* _A block of data_:
━━━

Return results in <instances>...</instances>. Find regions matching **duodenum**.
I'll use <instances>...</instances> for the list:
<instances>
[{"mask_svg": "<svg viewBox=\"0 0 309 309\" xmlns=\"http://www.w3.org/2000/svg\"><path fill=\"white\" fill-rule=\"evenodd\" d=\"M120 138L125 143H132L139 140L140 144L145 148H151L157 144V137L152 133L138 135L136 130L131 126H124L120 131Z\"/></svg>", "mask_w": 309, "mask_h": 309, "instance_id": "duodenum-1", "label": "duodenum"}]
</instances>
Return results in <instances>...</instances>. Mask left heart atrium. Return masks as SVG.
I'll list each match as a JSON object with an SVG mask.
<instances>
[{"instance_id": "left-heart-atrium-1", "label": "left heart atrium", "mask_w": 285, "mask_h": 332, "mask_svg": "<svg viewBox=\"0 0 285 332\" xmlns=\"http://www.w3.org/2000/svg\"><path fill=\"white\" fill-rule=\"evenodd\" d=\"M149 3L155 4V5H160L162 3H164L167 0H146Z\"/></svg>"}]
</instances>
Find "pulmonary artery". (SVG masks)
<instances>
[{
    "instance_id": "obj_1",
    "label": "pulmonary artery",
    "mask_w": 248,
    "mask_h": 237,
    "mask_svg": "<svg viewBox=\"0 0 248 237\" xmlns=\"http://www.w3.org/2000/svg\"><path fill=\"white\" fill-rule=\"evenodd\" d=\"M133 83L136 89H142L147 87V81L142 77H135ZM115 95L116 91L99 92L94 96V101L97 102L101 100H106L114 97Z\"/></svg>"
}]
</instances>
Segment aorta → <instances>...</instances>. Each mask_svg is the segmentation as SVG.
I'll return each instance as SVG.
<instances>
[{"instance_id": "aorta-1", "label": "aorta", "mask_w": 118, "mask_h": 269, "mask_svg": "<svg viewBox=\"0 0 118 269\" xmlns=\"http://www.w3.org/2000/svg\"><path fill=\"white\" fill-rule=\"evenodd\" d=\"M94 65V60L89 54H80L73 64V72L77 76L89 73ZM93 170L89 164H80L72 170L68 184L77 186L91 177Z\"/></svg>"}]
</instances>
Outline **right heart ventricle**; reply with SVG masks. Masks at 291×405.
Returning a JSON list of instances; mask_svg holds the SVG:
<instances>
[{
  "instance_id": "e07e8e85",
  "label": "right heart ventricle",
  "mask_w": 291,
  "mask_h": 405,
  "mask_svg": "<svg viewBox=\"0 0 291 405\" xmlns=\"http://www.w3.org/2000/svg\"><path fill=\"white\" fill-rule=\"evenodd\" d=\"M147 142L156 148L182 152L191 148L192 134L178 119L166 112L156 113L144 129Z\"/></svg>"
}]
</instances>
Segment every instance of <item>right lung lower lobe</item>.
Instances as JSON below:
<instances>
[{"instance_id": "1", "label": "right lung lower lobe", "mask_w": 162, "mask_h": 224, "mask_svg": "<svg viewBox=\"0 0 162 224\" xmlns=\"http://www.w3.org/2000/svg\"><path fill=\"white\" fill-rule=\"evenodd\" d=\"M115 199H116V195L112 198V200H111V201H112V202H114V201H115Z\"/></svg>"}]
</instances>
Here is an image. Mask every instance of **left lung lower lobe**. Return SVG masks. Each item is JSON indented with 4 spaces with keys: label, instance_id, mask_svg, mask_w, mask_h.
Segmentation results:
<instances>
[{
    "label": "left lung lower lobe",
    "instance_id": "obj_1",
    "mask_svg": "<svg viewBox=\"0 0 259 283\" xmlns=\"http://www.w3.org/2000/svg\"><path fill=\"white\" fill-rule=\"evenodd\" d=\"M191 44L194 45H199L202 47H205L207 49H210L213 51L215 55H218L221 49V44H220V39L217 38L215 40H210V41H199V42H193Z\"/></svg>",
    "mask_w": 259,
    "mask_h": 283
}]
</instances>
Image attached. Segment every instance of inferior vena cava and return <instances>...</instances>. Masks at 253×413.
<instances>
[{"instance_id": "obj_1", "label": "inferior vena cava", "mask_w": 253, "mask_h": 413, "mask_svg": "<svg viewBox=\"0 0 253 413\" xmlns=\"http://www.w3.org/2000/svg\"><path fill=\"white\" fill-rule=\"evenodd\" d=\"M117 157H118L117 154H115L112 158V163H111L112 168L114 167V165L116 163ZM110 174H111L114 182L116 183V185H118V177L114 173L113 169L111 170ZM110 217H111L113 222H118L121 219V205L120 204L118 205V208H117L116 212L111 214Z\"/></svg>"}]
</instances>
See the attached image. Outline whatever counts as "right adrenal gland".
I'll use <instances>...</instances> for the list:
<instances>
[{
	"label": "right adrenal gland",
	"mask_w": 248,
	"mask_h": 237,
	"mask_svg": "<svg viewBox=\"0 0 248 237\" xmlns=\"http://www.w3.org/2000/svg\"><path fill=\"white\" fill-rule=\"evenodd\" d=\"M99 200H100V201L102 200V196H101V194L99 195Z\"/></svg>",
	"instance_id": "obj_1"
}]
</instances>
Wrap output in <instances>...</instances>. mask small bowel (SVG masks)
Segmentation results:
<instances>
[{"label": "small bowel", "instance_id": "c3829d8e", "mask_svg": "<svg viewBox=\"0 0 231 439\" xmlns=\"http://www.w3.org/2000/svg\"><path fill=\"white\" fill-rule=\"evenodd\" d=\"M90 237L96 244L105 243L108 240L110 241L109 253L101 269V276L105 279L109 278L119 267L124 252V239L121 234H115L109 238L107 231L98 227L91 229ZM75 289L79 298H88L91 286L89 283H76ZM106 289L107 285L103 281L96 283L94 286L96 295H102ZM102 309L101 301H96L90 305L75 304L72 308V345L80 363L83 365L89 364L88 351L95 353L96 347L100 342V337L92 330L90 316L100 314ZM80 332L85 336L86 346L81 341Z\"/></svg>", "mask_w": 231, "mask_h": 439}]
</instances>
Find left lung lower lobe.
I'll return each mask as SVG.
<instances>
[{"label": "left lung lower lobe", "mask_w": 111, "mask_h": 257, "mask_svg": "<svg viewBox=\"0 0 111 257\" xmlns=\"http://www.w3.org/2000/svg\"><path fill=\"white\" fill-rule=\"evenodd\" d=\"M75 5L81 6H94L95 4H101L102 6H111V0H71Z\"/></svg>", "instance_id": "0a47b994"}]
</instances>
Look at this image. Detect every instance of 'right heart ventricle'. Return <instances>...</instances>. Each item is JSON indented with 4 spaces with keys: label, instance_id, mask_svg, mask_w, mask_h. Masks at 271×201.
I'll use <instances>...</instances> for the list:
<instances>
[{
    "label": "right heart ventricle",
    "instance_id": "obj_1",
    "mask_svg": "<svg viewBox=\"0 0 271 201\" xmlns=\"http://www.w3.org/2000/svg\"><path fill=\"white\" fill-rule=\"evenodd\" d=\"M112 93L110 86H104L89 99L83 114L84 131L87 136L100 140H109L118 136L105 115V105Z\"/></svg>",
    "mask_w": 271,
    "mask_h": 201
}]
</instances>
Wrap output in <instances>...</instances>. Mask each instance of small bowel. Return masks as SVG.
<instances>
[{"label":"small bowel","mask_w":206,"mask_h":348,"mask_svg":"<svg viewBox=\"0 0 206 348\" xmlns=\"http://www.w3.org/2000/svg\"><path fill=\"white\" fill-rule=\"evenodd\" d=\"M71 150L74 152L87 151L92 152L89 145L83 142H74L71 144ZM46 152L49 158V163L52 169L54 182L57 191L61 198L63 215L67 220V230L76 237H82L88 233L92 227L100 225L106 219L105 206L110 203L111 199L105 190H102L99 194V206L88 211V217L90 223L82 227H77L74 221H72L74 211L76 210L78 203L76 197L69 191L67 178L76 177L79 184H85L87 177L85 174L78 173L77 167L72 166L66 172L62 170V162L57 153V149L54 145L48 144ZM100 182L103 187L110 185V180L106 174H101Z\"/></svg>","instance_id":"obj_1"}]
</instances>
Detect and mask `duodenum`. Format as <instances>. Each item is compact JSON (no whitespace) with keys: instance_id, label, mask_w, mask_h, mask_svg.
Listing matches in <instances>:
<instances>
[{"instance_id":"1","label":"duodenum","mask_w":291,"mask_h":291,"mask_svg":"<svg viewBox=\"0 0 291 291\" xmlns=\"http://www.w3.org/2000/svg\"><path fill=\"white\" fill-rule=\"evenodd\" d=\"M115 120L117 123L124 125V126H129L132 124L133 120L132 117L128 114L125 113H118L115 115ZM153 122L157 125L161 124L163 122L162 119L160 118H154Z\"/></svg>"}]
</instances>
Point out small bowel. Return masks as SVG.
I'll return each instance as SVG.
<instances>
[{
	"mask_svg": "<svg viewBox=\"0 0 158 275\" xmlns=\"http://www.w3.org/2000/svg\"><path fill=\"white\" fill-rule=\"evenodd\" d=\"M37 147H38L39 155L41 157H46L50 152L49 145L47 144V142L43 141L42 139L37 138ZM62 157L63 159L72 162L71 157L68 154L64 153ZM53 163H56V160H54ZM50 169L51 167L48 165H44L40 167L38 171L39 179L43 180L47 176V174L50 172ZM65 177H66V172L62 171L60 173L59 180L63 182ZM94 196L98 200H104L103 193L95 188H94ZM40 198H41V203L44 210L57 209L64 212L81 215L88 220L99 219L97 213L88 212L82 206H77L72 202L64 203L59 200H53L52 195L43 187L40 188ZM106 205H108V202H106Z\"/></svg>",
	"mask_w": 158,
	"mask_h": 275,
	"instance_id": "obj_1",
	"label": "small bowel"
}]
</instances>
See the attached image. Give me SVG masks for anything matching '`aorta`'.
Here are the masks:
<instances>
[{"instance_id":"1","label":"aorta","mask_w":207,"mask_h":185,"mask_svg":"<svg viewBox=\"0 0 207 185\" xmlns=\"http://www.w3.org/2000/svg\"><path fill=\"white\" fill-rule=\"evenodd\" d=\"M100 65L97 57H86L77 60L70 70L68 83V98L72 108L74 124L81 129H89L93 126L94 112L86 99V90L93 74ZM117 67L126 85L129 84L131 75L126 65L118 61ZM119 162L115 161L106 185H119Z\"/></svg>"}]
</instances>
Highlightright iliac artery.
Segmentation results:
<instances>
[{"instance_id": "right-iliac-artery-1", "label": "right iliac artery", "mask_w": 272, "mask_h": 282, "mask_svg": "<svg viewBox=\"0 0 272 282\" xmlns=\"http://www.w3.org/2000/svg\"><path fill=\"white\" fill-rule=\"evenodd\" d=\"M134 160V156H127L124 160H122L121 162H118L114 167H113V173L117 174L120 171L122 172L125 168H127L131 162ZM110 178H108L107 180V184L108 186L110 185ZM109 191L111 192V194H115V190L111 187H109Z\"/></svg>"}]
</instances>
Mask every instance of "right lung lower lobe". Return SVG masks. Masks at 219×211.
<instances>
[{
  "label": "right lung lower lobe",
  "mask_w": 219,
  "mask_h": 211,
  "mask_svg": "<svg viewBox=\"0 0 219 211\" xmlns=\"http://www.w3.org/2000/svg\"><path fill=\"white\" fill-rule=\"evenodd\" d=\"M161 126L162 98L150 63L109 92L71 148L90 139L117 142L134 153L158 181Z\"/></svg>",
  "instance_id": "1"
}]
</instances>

━━━

* _REQUIREMENTS_: Pull out each line of the rows above that contains the word "atrium", and list those lines.

* _TASK ANSWER_:
Return results in <instances>...</instances>. Mask left heart atrium. Return masks as SVG.
[{"instance_id": "left-heart-atrium-1", "label": "left heart atrium", "mask_w": 285, "mask_h": 332, "mask_svg": "<svg viewBox=\"0 0 285 332\" xmlns=\"http://www.w3.org/2000/svg\"><path fill=\"white\" fill-rule=\"evenodd\" d=\"M149 3L155 4V5H160L162 3H164L167 0H146Z\"/></svg>"}]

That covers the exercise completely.